El 9 de septiembre de 2026, varios actores clave del ecosistema cripto, entre ellos Trezor, BitBox y CoinTracking, fueron blanco de una sofisticada campaña de phishing. El incidente no se originó por una vulnerabilidad interna de estas empresas, sino por la vulneración de su proveedor de servicios de email marketing, Brevo. Al acceder a las cuentas oficiales de dichas sociedades, los atacantes pudieron difundir correos fraudulentos con una apariencia de autenticidad absoluta, eludiendo los protocolos de seguridad habituales como SPF, DKIM y DMARC.

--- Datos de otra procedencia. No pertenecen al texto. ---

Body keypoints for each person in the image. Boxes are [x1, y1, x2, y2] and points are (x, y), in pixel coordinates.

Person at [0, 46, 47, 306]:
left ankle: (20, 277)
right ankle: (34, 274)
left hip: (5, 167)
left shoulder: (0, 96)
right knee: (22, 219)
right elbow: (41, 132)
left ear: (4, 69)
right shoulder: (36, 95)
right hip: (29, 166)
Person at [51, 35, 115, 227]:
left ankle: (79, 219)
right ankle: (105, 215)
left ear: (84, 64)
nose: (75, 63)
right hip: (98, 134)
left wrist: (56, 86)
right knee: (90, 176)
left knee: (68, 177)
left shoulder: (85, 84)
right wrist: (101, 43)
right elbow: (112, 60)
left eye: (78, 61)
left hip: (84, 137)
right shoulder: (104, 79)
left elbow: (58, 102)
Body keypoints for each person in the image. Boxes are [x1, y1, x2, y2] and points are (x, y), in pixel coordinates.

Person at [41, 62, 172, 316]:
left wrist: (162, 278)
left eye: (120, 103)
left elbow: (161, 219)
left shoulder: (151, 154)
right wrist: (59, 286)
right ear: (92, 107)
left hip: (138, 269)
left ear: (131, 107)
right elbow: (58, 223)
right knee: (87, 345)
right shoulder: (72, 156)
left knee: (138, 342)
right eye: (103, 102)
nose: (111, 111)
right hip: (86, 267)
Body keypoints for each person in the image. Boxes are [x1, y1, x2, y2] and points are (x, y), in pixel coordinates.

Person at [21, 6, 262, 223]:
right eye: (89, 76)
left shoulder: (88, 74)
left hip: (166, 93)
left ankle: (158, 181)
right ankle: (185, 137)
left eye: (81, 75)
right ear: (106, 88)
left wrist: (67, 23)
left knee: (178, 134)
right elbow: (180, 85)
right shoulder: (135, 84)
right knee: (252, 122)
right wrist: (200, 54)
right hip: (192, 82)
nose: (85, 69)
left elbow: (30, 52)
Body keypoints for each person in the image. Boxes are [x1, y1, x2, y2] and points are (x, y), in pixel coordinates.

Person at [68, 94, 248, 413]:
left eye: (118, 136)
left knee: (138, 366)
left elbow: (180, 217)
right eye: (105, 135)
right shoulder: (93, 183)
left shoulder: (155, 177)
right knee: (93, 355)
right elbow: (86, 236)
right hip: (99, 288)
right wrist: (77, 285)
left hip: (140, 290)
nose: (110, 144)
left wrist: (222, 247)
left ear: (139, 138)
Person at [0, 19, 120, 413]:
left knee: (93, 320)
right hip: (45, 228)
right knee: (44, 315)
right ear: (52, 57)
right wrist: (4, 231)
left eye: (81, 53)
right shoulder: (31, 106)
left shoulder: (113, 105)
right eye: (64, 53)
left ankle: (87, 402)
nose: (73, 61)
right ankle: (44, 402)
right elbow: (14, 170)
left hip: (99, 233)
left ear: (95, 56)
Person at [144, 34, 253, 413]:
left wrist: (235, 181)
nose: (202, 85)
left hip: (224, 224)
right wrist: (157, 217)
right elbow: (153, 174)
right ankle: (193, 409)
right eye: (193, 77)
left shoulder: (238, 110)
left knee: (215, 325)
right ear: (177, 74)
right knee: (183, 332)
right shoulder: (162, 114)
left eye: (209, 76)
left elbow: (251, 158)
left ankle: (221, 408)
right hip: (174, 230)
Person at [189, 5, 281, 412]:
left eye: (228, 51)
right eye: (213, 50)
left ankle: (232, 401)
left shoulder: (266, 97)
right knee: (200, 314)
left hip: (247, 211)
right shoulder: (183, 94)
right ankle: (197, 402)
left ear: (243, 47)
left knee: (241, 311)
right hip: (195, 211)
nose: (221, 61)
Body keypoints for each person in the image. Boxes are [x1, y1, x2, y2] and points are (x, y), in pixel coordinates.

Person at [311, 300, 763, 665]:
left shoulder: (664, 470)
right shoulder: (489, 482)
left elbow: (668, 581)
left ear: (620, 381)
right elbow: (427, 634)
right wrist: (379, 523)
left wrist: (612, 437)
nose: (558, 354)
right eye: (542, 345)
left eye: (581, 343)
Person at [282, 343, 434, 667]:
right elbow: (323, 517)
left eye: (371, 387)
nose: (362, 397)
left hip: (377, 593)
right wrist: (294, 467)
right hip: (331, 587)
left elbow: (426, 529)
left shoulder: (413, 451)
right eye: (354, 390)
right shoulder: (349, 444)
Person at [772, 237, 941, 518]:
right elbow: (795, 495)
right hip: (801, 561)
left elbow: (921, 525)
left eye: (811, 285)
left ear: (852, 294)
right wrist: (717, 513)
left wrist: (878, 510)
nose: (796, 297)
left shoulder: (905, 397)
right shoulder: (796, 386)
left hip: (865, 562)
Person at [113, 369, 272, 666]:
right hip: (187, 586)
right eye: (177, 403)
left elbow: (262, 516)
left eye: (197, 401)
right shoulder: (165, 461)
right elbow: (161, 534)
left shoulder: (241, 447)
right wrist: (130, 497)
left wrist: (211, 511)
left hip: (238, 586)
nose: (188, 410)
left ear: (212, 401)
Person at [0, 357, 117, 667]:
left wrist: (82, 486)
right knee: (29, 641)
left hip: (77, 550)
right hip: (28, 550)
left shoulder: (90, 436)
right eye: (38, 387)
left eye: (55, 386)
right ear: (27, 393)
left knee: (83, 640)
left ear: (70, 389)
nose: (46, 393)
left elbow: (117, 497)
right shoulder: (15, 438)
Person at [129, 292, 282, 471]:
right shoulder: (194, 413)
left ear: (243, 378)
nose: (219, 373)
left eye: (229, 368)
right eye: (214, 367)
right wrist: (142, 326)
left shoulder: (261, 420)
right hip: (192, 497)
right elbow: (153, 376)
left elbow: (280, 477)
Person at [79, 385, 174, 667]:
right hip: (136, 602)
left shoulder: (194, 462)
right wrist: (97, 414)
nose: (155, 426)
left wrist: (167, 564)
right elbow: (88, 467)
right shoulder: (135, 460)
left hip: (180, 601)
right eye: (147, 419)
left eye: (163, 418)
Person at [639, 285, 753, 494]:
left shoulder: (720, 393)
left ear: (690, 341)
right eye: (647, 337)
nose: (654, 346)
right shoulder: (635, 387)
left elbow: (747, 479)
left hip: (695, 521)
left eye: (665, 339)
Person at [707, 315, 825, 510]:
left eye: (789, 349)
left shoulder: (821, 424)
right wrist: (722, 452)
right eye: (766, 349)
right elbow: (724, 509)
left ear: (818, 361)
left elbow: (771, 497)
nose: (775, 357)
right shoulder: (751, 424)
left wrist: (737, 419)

La estrategia se basaba en una alerta de seguridad alarmista sobre un supuesto fallo crítico relacionado con los chips STM32. Se incitaba a las víctimas a hacer clic en un enlace malicioso que invitaba a descargar una aplicación de terceros. Una vez instalada, esta solicitaba la frase de recuperación de los usuarios, otorgando a los piratas informáticos acceso directo a los fondos almacenados en las carteras físicas. Aunque Trezor reaccionó con rapidez desactivando el dominio fraudulento en menos de veinte minutos, el ataque afectó a cerca de 2 500 personas de un total de 347 000 objetivos potenciales.
La investigación realizada por Brevo reveló el alcance de la brecha: se consultaron 138 cuentas de clientes, de las cuales seis fueron secuestradas directamente para el envío de mensajes maliciosos, mientras que otras 43 sufrieron la exfiltración de sus bases de datos de contactos. Este incidente pone de manifiesto una fragilidad sistémica: la creciente dependencia de las empresas cripto hacia proveedores externos. Si bien los dispositivos físicos (hardware wallets) siguen siendo robustos, la seguridad global de un usuario depende hoy tanto de la ciberseguridad de los proveedores de servicios que orbitan alrededor de estos fabricantes como de la protección de sus propios activos.
Este caso se enmarca en una etapa especialmente delicada para Trezor, que ha sufrido varios fallos por parte de sus socios en el transcurso de un mes. Tras la filtración de datos en su empresa de logística ShipMonk, que dejó expuestos los datos personales de más de 80 000 clientes, esta nueva intrusión confirma que la cadena de suministro digital constituye el eslabón más débil en la actualidad. Los riesgos son considerables: más allá de la pérdida financiera inmediata para aquellos que divulgaron su frase de recuperación, la proliferación de estos ataques subraya la necesidad de que los actores del sector refuercen drásticamente los protocolos de seguridad de sus subcontratistas.